Text for analysis:
========
To link dust events with synoptic meteorological systems, data were collected from NCEP/(NARR) (32 km resolution), NCEP/Hydro-meteorological Prediction Center/NWS, and Unisys analyses that characterized the planetary boundary depth analysis (900–600 hPa), turbulent kinetic energy (900–600 hPa), upper air wind speed and direction, and jet streak analysis (900–600 hPa), pressure reduced to mean sea level to see a constant elevation sea level chart commonly known as surface weather map, temperature analysis (900–600 hPa), sensible heat flux (900–600 hPa), soil moisture content (0–200 cm), and volumetric soil moisture fraction (0–10 cm) [40].

3. Results and Discussion

3.1. Wind Rose Associated with Dust and no Dust Events

A wind rose associated with dust events is an important illustration to understand the directional components of the dust-laden winds for the area of interest. Wind roses showing sixteen wind direction bins for dust events with visibilities <11.2 km were developed and are shown in Figure 2a. Similarly, wind roses for no dust events with visibilities <11.2 km were also developed and are shown in Figure 2b. Figure 2a shows that during periods of decreased visibility that meet the set criteria (<11.2 km), the wind directions most frequently associated with visibility degradation was southwest (18%), west-northwest (18%), and west (15%).

3.2. Annual Number of Dust Events, Annual Mean Number of Dust Events, Annual Mean Duration of Dust Events, and Ratio of Duration and Number of Dust Events

Based on the number and time of dust events for the study period, we observe that 2007 had the highest number of dust events, 13 followed by 7, 6, and 6 in 1997, 2000, and 2009, respectively for the <11.2 km visibility criterion shown in annual time series vs. annual frequency of dust events (Figure 3). It is important to note here that as this study is mainly focused on the study of the meteorological conditions associated with dust events, but not for finding the reason of occurrence of dust events and no dust events, detail understanding of causes of dust events in 1997, 1998, 2000, 2002, 2003, 2004, 2006, 2007, 2008, 2009, and 2011 and no dust events in 1999, 2001, 2005, and 2010 (Figure 3) are not emphasized in this study.
========
Study questions:
1. According to the dust events text, which year had the highest number of dust events, and how many did it have?
2. Please extend the dust events text, starting right after its last sentence.

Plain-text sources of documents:
========
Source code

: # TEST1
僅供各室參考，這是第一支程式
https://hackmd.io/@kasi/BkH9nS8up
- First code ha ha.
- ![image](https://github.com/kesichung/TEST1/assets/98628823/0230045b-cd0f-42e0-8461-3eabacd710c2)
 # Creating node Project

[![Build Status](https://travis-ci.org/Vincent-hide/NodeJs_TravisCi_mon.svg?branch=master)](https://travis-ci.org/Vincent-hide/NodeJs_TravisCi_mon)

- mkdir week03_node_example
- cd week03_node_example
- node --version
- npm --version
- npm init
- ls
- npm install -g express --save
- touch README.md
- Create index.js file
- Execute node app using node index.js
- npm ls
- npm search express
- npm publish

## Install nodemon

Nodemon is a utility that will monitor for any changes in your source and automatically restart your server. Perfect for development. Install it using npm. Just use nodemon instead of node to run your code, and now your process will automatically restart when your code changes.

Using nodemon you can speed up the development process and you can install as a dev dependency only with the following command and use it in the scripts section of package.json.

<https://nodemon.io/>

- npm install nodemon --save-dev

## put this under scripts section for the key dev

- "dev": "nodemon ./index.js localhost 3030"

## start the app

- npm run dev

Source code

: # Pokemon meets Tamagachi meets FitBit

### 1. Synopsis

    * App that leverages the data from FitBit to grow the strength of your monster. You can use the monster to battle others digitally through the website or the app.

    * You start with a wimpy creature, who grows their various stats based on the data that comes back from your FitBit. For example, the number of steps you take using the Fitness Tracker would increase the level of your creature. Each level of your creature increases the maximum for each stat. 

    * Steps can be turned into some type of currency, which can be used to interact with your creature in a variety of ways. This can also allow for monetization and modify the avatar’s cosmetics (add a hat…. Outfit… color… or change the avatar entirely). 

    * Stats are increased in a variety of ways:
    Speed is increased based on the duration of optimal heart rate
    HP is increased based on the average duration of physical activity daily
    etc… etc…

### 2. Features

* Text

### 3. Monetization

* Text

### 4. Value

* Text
========
Answers by task:
1. 2007, with 13 dust events.

2.
For the analysis of annual mean number of dust events, annual mean duration of dust events, and ratio of duration and number of dust events, first, all the dust event days and time corresponding to visibilities were selected and grouped from the last 15 years of recorded data. We note that in many cases, dust events displayed multiple occurrences below a visibility range in a given storm, since the storm alternatively weakened and strengthened. Each occurrence was counted as an event. It is seen that the annual mean number of dust events, annual mean duration of dust events, and ratio of duration to number of dust events were positively correlated for each visibility range shown in Figure 4. These parameters provide an indication of the duration and strength characteristics of a dust event in this region of California.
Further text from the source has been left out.